Darla levantou-se às pressas, ajeitou o vestido e o cabelo desgrenhado. Radael a ouviu destrancar a porta, ficou curioso sobre como ela se sentia, esperou. Ela abriu a porta, falou desconcertada:

— Desculpe, peguei no sono e não acordei. Nem sei que horas são… estou perdida. Desculpe mesmo, eu estava muito cansada.

Radael sorriu sutilmente e, virando-se em direção à cozinha, disse:

— Sem problemas. Imagino que não descansou nas últimas duas noites. Vamos almoçar? Não fiz grande coisa, não sou lá essas coisas na cozinha, mas minha funcionária está doente, então você vai ter que comer minha comida. Não é tão ruim. Está com fome?

Ela assentiu e o seguiu, mancando. Na cozinha, viu a mesa posta: macarronada com frango desfiado, ovos fritos, salada de rúcula e tomate, além de uma jarra de suco de limão.

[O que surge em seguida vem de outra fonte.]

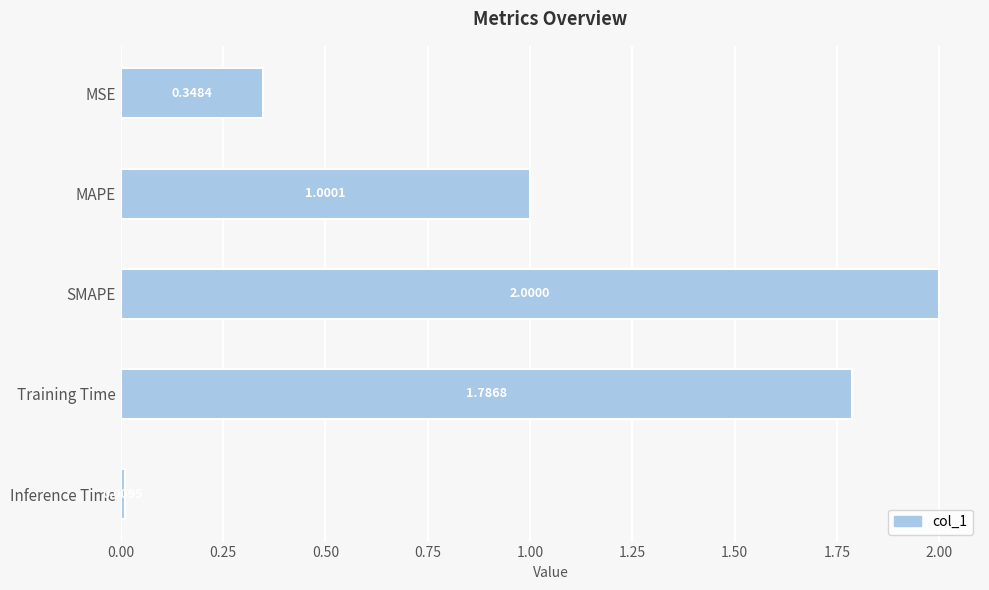

What is the label of the 4th bar from the top?

Training Time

— Estou surpresa — disse Darla. 

— Lá em casa, meu irmão não sabe nem fritar um ovo, e é admirável ver um homem como o senhor, com boas condições, sabendo fazer tudo isso.

Eles se sentaram. Radael riu:

— Um homem como eu, menina? Por que acha que me conhece só porque me viu algumas horas? Você não sabe nada sobre mim. É feio julgar um livro pela capa, sabia? Eu poderia fazer isso com você, e você não ia gostar.

O tom de desdém a deixou inferiorizada. Ela começou a comer em silêncio, usando a colher que ele havia posto apenas para servir. Ele percebeu o quanto ela era simples, embora educada. Olhou-a comendo e perguntou:

— O que aconteceu com seus pais? Por que seu irmão cuida de você? Quantos anos você tem, afinal?